For what design reason is Asp.Net Core SessionKey different than the SessionId?

[rclabo]

The DistributedSession class uses a sessionKey Guid as the primary key for the sqlserver table that ultimately gets used to store sessions. This Guid is generated by the SessionMiddleware class and passed in to the DistributedSession . This SessionKey Guid is a different value than the SessionId . The SessionId Guid is generated by the DistributedSession class.

Why?
What I want to know is why is the system designed this way? Why isn't the SessionId and SessionKey the one and the same? Why use two different Guids? I ask because I'm creating my own implementation of ISession and I'm tempted to use the SessionKey as the SessionId in my implementation so that it's easier to match up a record in the database to a session. Would that be a bad idea? Why wan't DistributedSession object designed that way rather than generating a SessionId that is different than the SessionKey? The only reason I can think of is perhaps trying increase security by obfuscating the linkage between the database record and the session it belongs to. But in general security professions don't find security through obfuscation effective. So I'm left wondering why such a design was implemented?

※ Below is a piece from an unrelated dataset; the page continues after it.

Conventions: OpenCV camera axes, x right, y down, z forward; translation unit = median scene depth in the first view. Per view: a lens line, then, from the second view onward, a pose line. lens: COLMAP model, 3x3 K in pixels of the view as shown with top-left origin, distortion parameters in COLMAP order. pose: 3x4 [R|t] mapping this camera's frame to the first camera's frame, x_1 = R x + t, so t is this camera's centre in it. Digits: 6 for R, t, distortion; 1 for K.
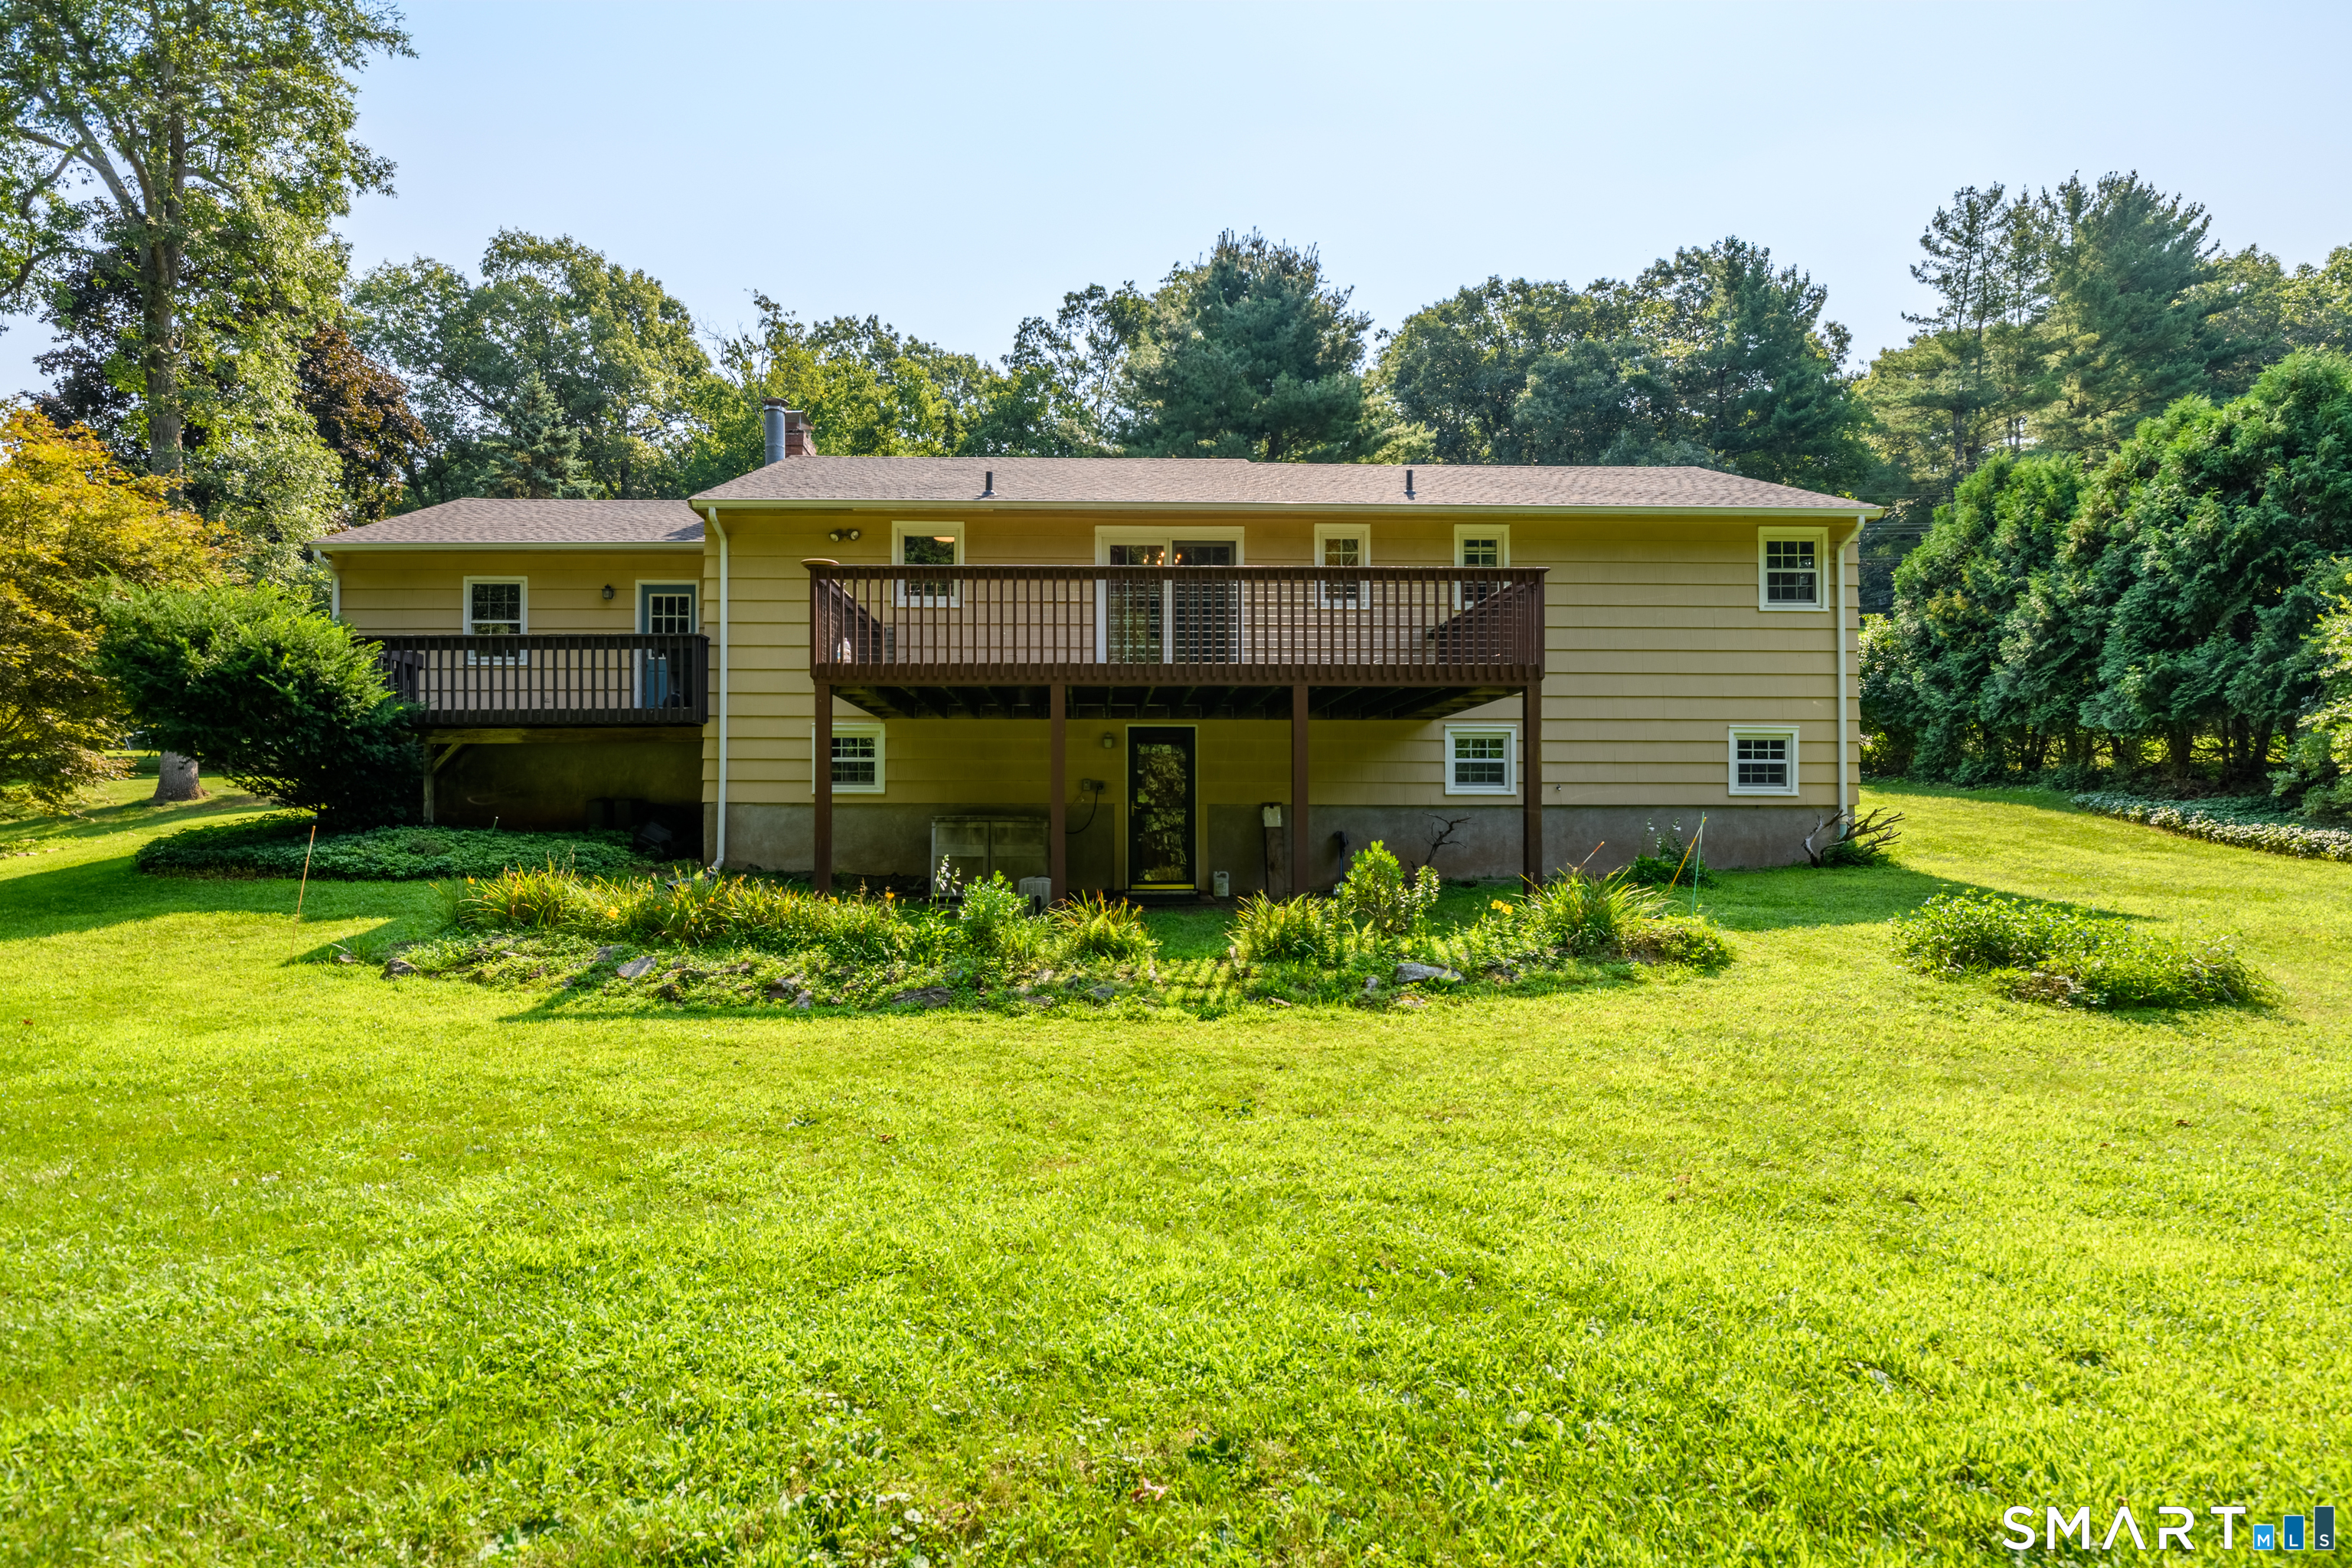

I have posted the stackoverflow question here: http://stackoverflow.com/questions/42590026/for-what-design-reason-is-asp-net-core-sessionkey-different-than-the-sessionid if you would like to answer it there.

[Tratcher]

The lifetimes are different. The true lifetime of a session (and SessionId) is controlled by the server. SessionKey is stored in the cookie and lives on the client for an indeterminate amount of time. If the session expires on the server and then the client sends a new request with the old SessionKey, a new session instance with a new SessionId is created, but stored using the old SessionKey so that we don't have to issue a new cookie.

Put another way, don't depend on things outside of your control. The client can keep and replay their SessionKey indefinitely, but it's the server that decides if that is really still the same session.

[rclabo]

I appreciate the information. Thanks.